- WHAT YOU ARE ASKED TO DO: In the passage below about waiting for a call from a husband returning from China, write out the text between "I was waiting" and "okay… now… now?", inclusive.

═══ TEXT PASSAGE ═══

I was waiting to hear from my husband. He was coming home from China, he hadn’t called before he left for the airport. Due to the time differences and dates being different I thought maybe I’d made a mistake with my mental math about when he was coming home. I went over things in my mind; I was supposed to pick him up the next day. I thought that he’d been too busy getting to the airport and that he’d call once he’d checked in, but still no call and over there it was getting to be almost noon. Surely he had time to call me by now.
I told my son, something was wrong. He tried to reassure me that everything was okay, but I had a pit in my stomach that wouldn’t go away and with each minute that went by I kept thinking. He’s going to call now; okay… now… now?
It was about this time (midnight) when someone was knocking on my door. I’d heard some noises outside that sounded like someone trying to get into my shed. Some thumps and mumbled voices, I didn’t know anyone in Florida that might come by at that time of night. When they knocked on the door, I thought these people tried to break into my shed and now want to get into my house… ya’ll must be crazy. The shapes through the door were familiar, voices I recognized from working in South Carolina.

═══ RECORDS SUPPLIED ═══

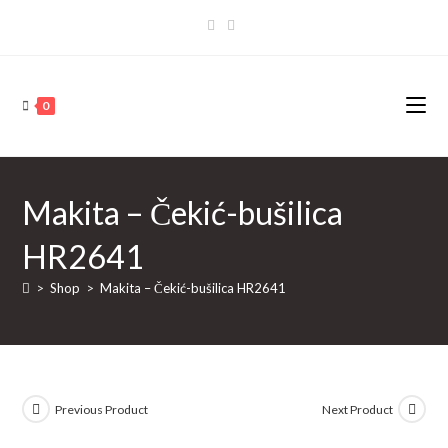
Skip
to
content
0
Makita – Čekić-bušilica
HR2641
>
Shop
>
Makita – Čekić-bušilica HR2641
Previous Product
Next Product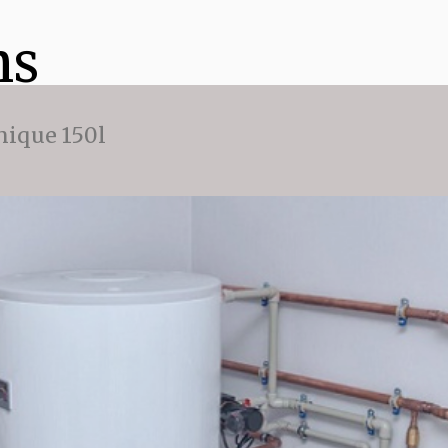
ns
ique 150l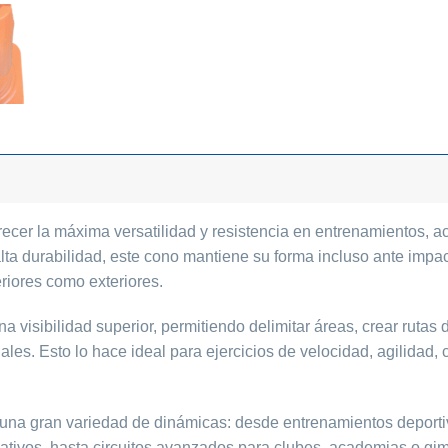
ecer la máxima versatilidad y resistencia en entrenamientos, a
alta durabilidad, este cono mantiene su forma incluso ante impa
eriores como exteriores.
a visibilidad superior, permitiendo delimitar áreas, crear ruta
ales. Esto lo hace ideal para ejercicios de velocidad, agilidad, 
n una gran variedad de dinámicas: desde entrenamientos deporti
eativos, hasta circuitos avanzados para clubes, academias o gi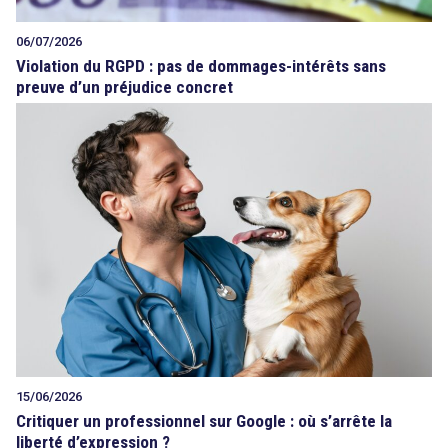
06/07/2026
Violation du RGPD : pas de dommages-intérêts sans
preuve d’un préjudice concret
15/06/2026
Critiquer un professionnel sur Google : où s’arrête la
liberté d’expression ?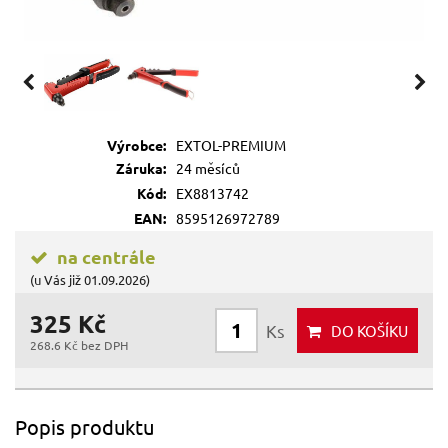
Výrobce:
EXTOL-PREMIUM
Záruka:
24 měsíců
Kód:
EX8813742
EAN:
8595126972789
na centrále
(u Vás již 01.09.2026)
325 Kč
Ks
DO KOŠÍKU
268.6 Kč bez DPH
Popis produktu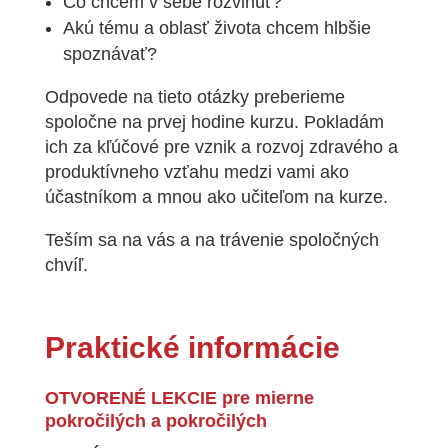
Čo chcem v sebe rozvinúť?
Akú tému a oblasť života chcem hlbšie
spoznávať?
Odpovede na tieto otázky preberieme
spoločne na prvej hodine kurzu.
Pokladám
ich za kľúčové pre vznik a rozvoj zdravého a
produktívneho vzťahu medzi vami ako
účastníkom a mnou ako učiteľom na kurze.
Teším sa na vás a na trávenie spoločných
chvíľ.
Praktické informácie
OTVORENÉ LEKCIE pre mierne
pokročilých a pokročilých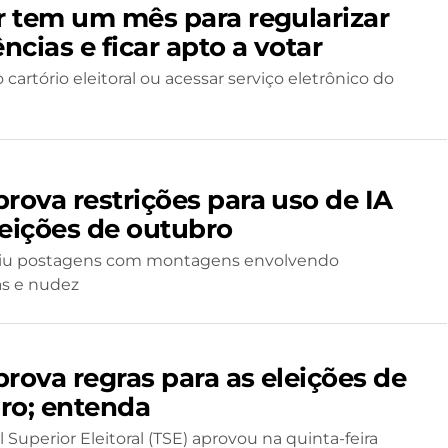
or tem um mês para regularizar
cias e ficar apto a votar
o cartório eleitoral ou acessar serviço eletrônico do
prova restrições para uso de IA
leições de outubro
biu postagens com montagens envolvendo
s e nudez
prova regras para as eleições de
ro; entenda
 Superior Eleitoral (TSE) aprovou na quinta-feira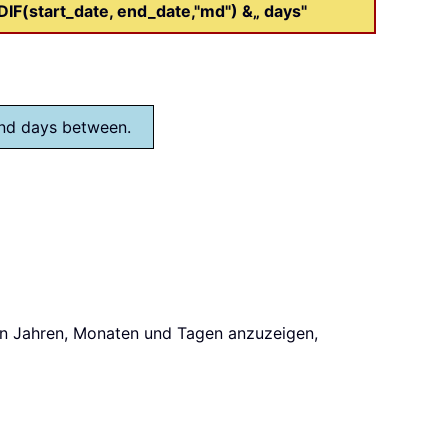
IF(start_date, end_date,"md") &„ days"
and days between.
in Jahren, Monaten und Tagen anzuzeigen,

═══
═══ RECORDS SUPPLIED ═══

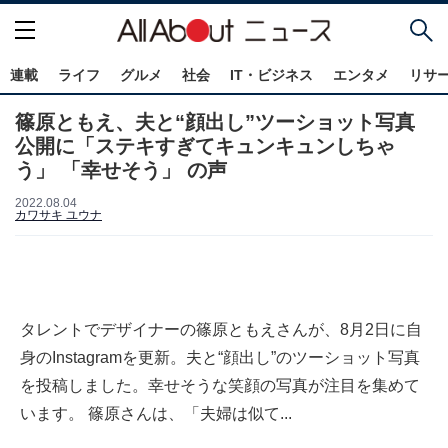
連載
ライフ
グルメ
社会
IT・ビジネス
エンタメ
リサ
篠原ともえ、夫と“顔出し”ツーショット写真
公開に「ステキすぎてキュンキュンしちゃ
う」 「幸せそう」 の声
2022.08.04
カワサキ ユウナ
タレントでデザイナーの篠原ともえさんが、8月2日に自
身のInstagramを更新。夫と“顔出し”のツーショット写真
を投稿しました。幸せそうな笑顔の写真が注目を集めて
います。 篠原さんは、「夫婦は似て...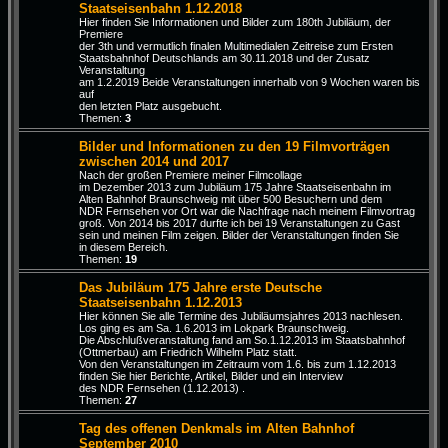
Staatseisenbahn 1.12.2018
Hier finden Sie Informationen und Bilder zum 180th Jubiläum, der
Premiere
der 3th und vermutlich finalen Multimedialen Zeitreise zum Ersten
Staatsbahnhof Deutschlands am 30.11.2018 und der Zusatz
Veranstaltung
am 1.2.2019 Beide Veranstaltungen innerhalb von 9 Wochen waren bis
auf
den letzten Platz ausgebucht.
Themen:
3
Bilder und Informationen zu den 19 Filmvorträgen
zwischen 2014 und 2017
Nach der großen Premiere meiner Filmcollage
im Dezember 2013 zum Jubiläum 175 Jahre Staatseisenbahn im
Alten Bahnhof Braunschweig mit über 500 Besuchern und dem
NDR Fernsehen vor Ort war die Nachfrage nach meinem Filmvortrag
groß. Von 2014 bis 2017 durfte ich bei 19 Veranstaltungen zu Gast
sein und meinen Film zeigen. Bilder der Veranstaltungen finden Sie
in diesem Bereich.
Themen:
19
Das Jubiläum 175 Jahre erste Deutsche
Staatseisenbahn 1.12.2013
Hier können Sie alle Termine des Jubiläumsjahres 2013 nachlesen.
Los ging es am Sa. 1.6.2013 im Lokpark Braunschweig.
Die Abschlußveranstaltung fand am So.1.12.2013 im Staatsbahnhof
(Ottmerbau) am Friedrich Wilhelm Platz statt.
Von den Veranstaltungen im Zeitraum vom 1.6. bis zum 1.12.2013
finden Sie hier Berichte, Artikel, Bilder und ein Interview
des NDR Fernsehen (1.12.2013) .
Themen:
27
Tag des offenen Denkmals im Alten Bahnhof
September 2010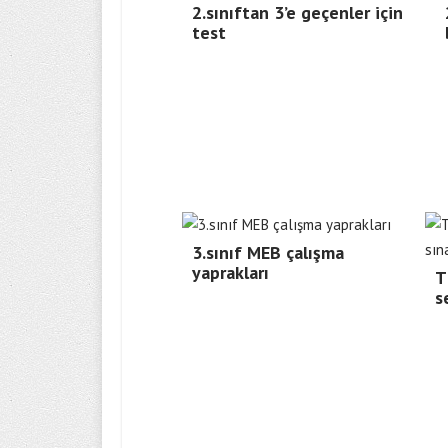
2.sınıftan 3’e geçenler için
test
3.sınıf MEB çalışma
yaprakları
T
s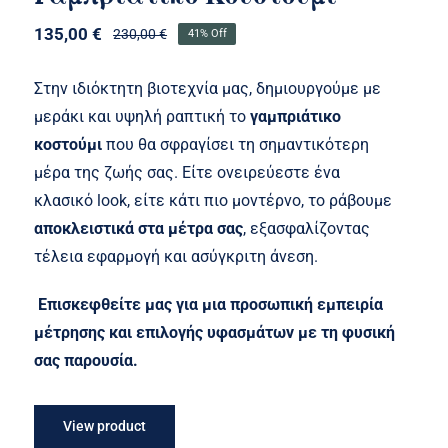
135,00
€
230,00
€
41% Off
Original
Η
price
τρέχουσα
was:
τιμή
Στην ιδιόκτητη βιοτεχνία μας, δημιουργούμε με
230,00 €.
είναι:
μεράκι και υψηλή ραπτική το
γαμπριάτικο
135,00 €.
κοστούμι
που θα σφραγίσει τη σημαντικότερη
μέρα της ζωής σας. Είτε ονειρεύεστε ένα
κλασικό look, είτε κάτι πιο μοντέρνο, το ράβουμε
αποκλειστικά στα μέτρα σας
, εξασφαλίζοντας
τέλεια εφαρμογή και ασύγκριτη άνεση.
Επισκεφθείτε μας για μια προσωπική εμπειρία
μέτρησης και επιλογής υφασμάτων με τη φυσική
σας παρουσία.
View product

═══

- RESULT BELOW:
I was waiting to hear from my husband. He was coming home from China, he hadn’t called before he left for the airport. Due to the time differences and dates being different I thought maybe I’d made a mistake with my mental math about when he was coming home. I went over things in my mind; I was supposed to pick him up the next day. I thought that he’d been too busy getting to the airport and that he’d call once he’d checked in, but still no call and over there it was getting to be almost noon. Surely he had time to call me by now.
I told my son, something was wrong. He tried to reassure me that everything was okay, but I had a pit in my stomach that wouldn’t go away and with each minute that went by I kept thinking. He’s going to call now; okay… now… now?